To make progress, you should review all of your content to understand what is and isn’t working, because the specifics are more critical for a smaller or more specific audience. You can’t put this off as long as you might be able to get away with for a broader audience. Your margin for error is so much smaller.

If you can identify what is resonating, not only to repeat it, but to better understand it. Over time you can connect the dots, see what the commonalities are, and make slow adjustments. Sometimes that is the format and sometimes it’s the topic or the message, or a way something is particularly shown or phrased. This is a constant development, broadening and deepening your knowledge over time, and sensing those shifts in what used to work, but now isn’t, and why that might be.

Assuming your offer could be purchased multiple times, you can also analyse your customer’s re-purchase cycles to see what needs more focus.

Since your product isn’t exactly in the supermarket, you have to find a way to facilitate future purchases and make it as simple for them as possible. That might be creating reminders through email or ads to people at a specific length of time after their last purchase.

If you have a subscription, are there average lengths that someone might subscribe for before they pause or cancel?

Are there natural peaks and troughs throughout the calendar year, like lots of people start their subscription at a time of year, and pause around the same time. Even without a subscription, there might be trends in when people re-order. Wherever there are common threads or trends, that can give you insights into their shopping behaviour. There might be obvious reasons because of a seasonality around the niche, or it might be around when you’re running discounts. These are the kinds of insights that are easier to glean year after year, because you can see that history is repeating, so if you’re seeing a trend over a shorter amount of time, you might like to assess it against your brand’s activity, what’s happening within the audience or community, and trying to assign possible causes for any shifts.

Marketing to a broader audience

If you are marketing a brand with a larger audience, there are learnings and tactics you can implement, that can still benefit you.

Take advantage of your broadness by getting involved in multiple niches.

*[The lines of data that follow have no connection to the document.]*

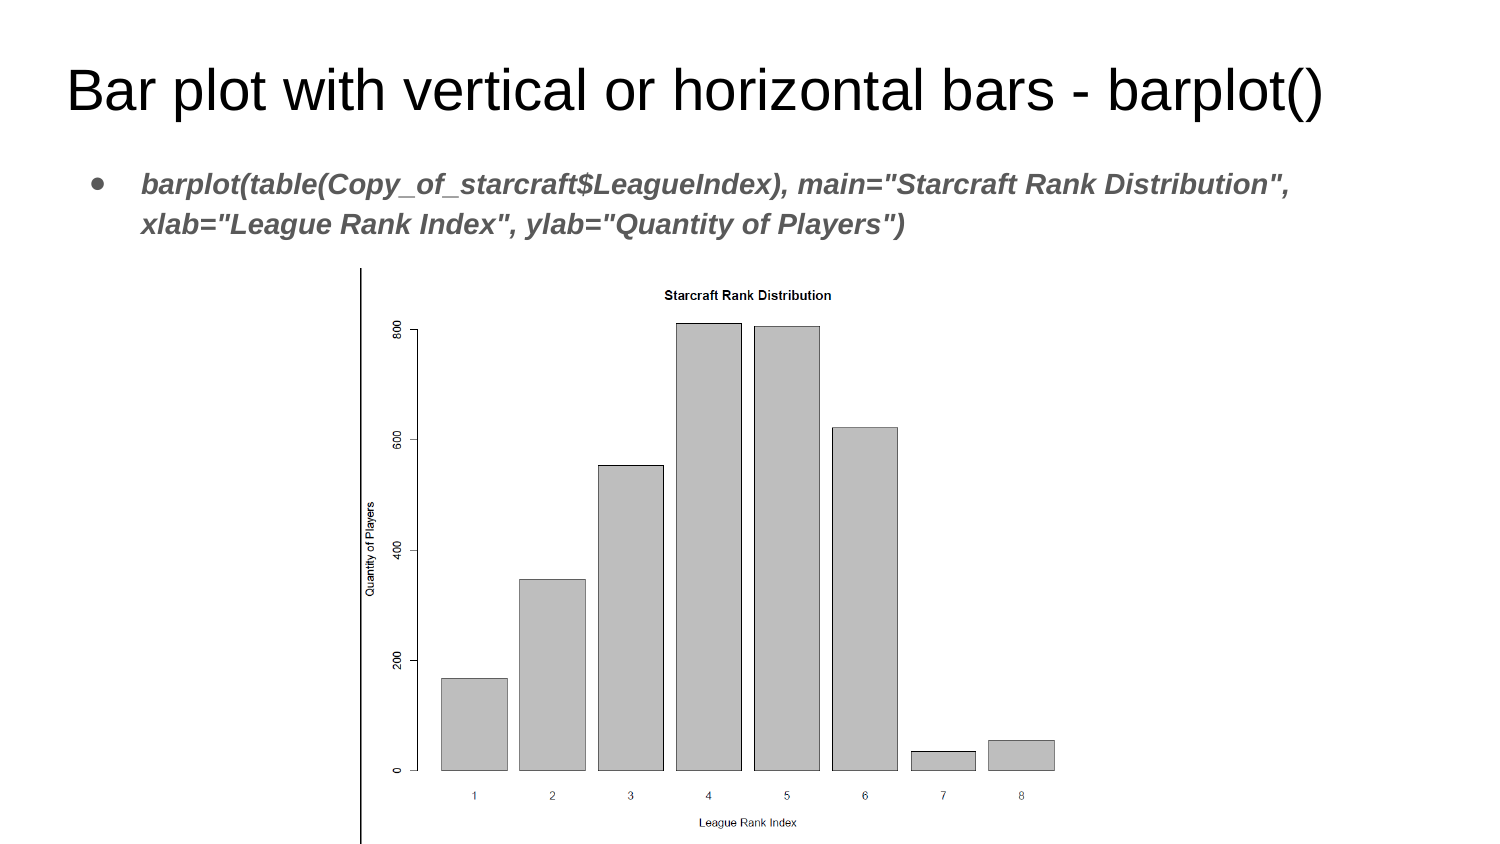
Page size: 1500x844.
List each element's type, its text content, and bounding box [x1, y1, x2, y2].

title Bar plot with vertical or horizontal bars - barplot() [51, 37, 1449, 131]
list barplot(table(Copy_of_starcraft$LeagueIndex), main="Starcraft Rank Distribution", xlab="League Rank Index", ylab="Quantity of Players") [51, 144, 1449, 269]
picture [360, 268, 1108, 844]
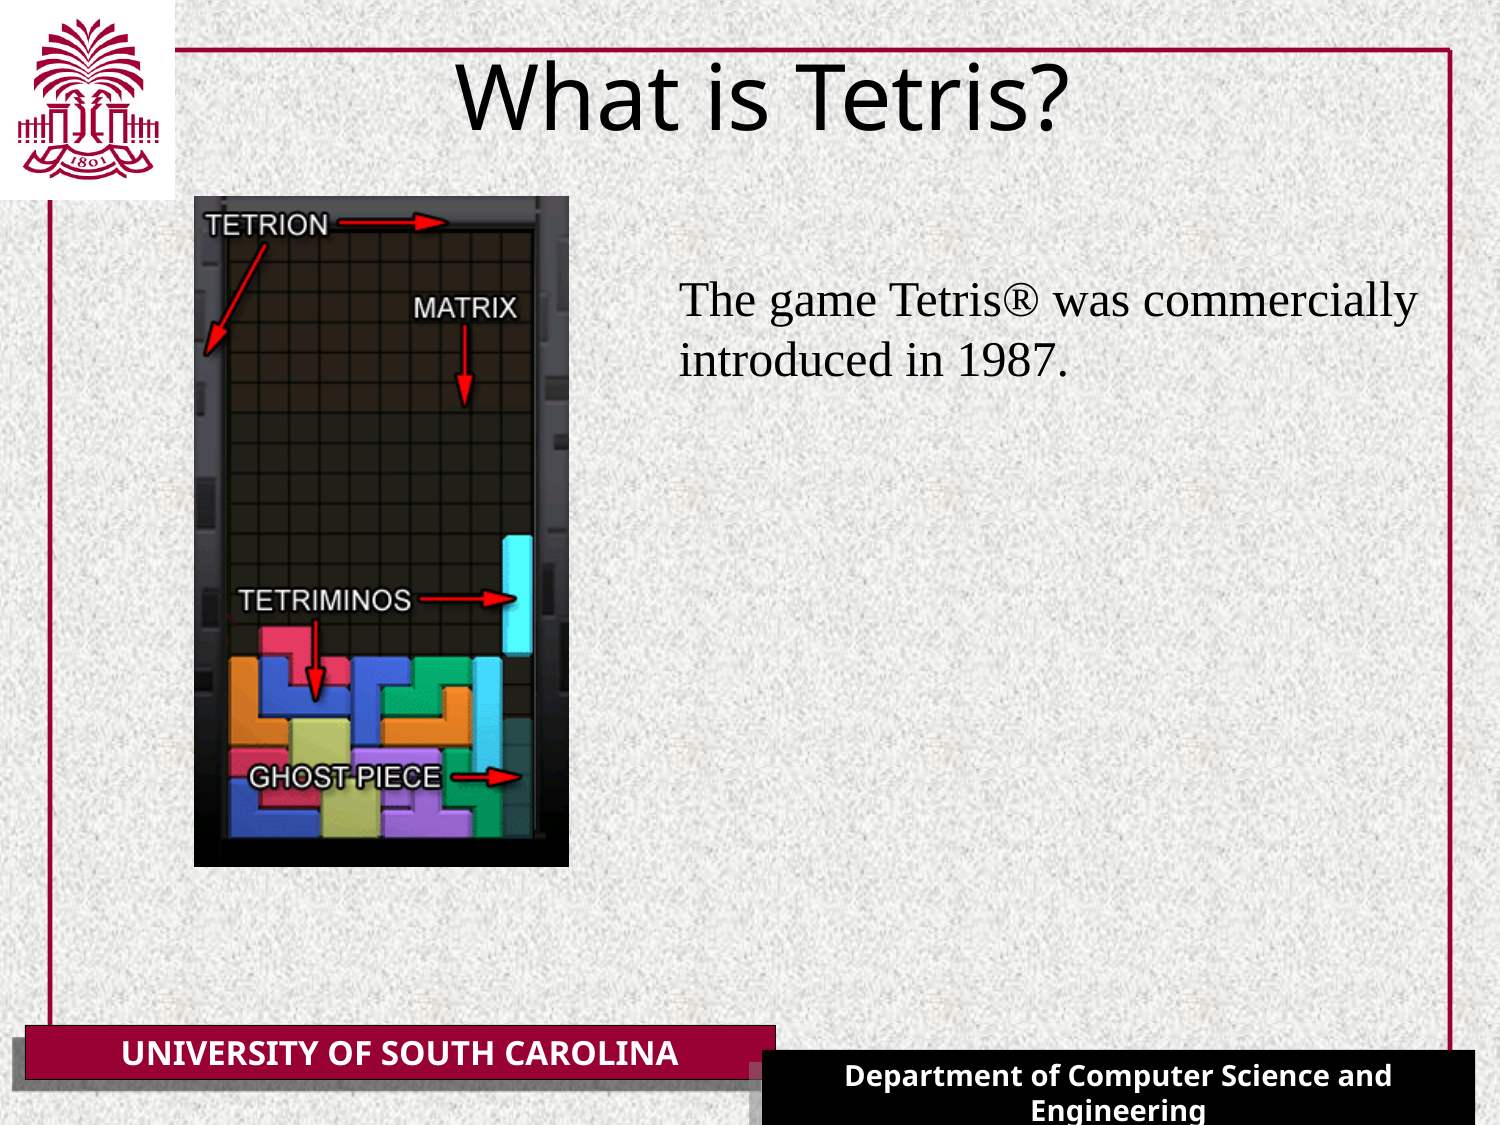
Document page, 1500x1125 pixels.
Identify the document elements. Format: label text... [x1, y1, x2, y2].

picture [13, 1038, 749, 1091]
text_box [574, 324, 1097, 790]
title What is Tetris? [125, 24, 1400, 163]
picture [0, 0, 1500, 1125]
text_box The game Tetris® was commercially introduced in 1987. [664, 258, 1436, 394]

You can go in deep with mini audiences, getting really specific on which subsets of your audience could potentially be interested in your offer, and setting a few smaller audiences to market to. Those might be based on their motivations, which product or service might be right for them, or their industry. Going back to that web design example, you could have a series of case studies and topics of content for different business types, so that the specific group know you service them and that you understand their needs.

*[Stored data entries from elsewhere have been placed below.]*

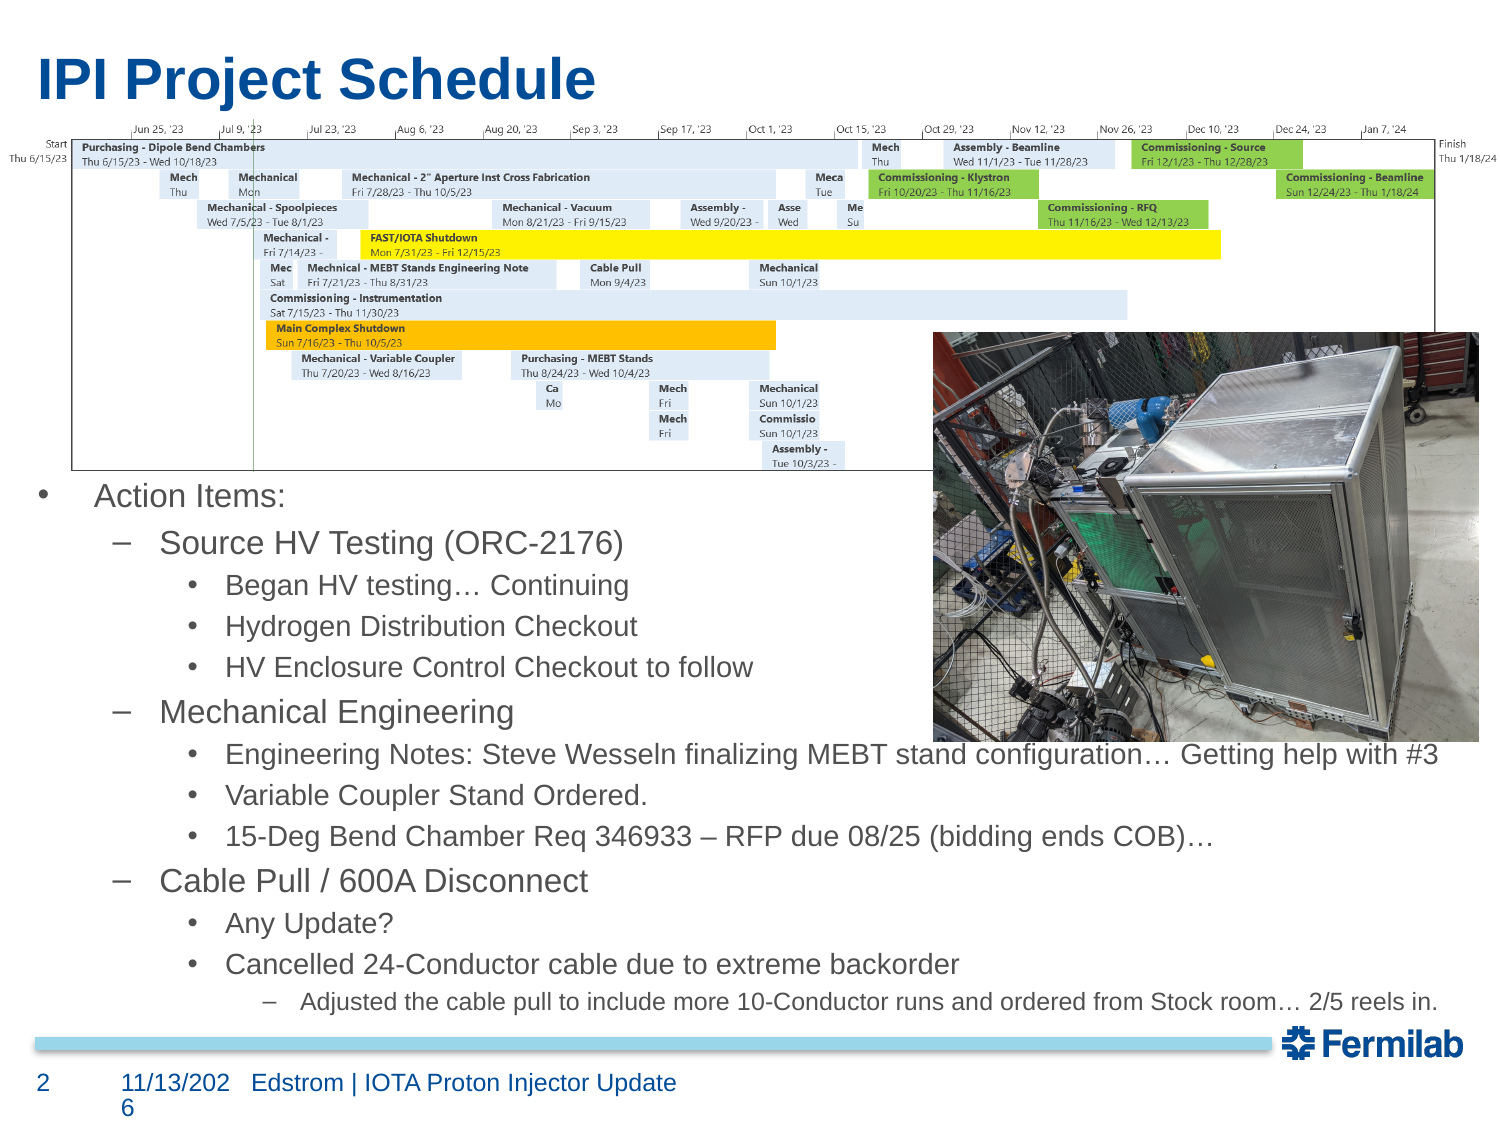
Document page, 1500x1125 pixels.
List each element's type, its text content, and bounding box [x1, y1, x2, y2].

title IPI Project Schedule [37, 41, 1463, 112]
picture [0, 118, 1500, 742]
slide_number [120, 1066, 232, 1107]
footer Edstrom | IOTA Proton Injector Update [251, 1066, 1279, 1107]
slide_number 2 [36, 1066, 105, 1106]
picture [1282, 1026, 1463, 1060]
list Action Items: Source HV Testing (ORC-2176) Began HV testing… Continuing Hydrogen Distribution Checkout HV Enclosure Control Checkout to follow Mechanical Engineering Engineering Notes: Steve Wesseln finalizing MEBT stand configuration… Getting help with #3 Variable Coupler Stand Ordered. 15-Deg Bend Chamber Req 346933 – RFP due 08/25 (bidding ends COB)… Cable Pull / 600A Disconnect Any Update? Cancelled 24-Conductor cable due to extreme backorder Adjusted the cable pull to include more 10-Conductor runs and ordered from Stock room… 2/5 reels in. [37, 482, 1461, 988]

You can also identify collaborators who serve the same segmented audience with another offer, and how you can get specific in the area that relates to them to create something new.

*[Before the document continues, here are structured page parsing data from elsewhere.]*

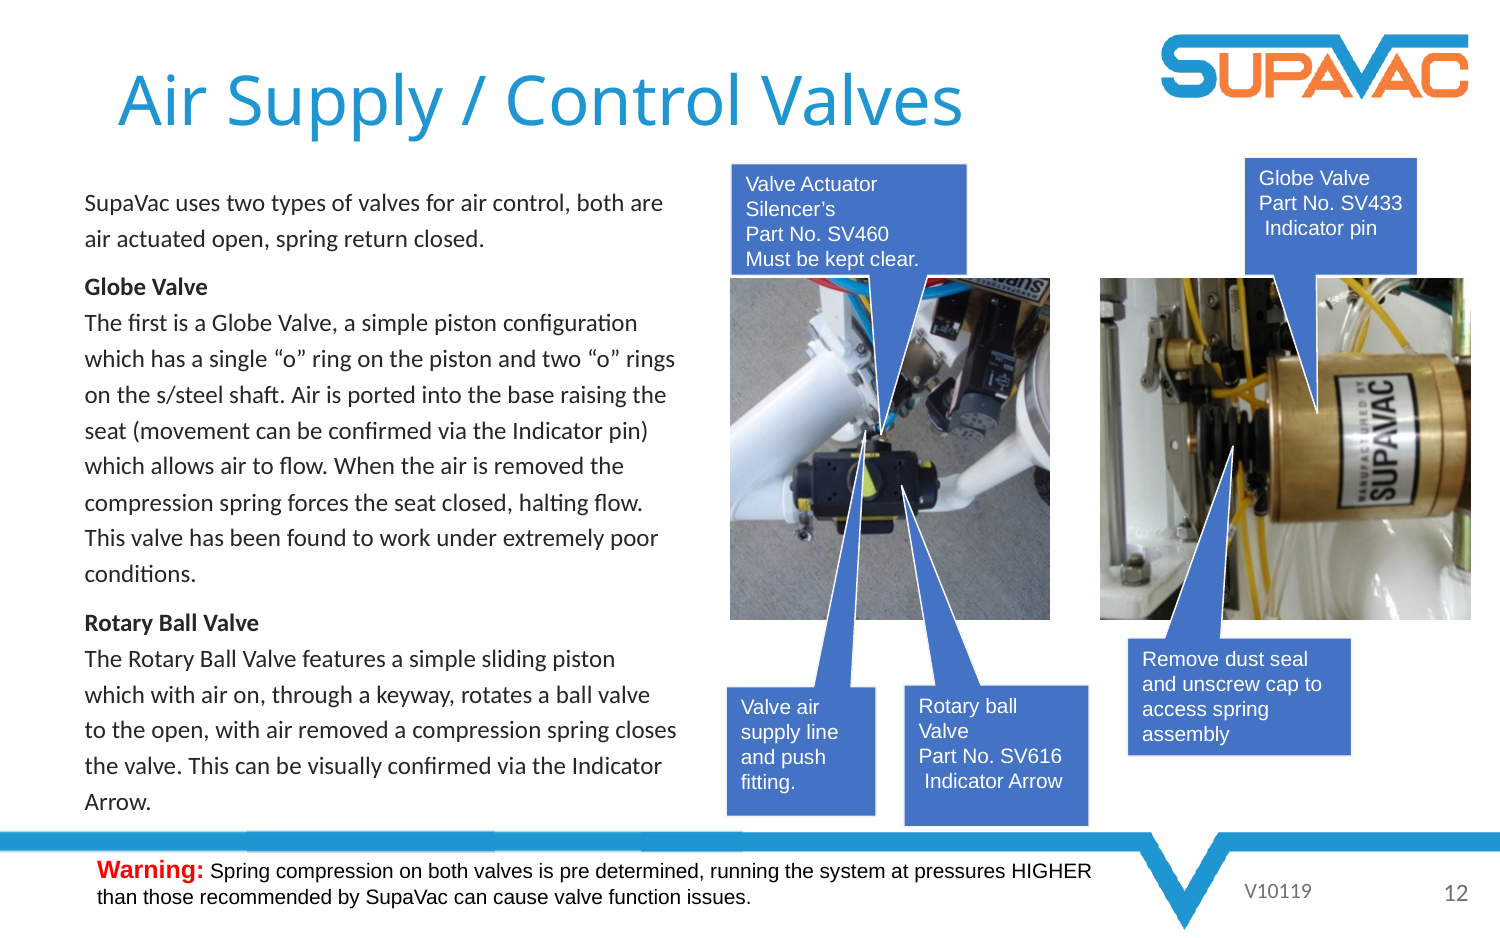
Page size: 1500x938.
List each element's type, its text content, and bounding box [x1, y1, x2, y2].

text_box Valve Actuator Silencer’s Part No. SV460 Must be kept clear. [730, 163, 968, 278]
text_box Rotary ball Valve Part No. SV616 Indicator Arrow [903, 620, 1090, 827]
picture [0, 810, 1500, 938]
picture [1100, 278, 1471, 620]
text_box Warning: Spring compression on both valves is pre determined, running the system at pressures HIGHER than those recommended by SupaVac can cause valve function issues. [82, 846, 1145, 917]
slide_number V10119 [1229, 868, 1353, 919]
text_box Remove dust seal and unscrew cap to access spring assembly [1127, 620, 1352, 757]
list SupaVac uses two types of valves for air control, both are air actuated open, spring return closed. Globe Valve The first is a Globe Valve, a simple piston configuration which has a single “o” ring on the piston and two “o” rings on the s/steel shaft. Air is ported into the base raising the seat (movement can be confirmed via the Indicator pin) which allows air to flow. When the air is removed the compression spring forces the seat closed, halting flow. This valve has been found to work under extremely poor conditions. Rotary Ball Valve The Rotary Ball Valve features a simple sliding piston which with air on, through a keyway, rotates a ball valve to the open, with air removed a compression spring closes the valve. This can be visually confirmed via the Indicator Arrow. [69, 172, 694, 827]
slide_number 12 [1364, 868, 1484, 919]
picture [730, 278, 1050, 620]
picture [1158, 31, 1471, 102]
text_box Globe Valve Part No. SV433 Indicator pin [1244, 157, 1418, 278]
text_box Valve air supply line and push fitting. [726, 620, 877, 817]
title Air Supply / Control Valves [103, 49, 1397, 158]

You can also segment your email list, so you can get specific in that format too, while also sending other mutually beneficial content for all audiences. That segmentation could be based on the offer they interact with, their purchase history, the size of their business, their industry, their purchase motivation, anything that makes sense for your business.

Niching is a choice, but it is a choice that directly relates to your offer, your goals and the customer you truly want to serve. Once you choose your route, the actions you add to your to do list will need to correspond to that, with the combination of depth and breadth that your audience needs to be able to find you.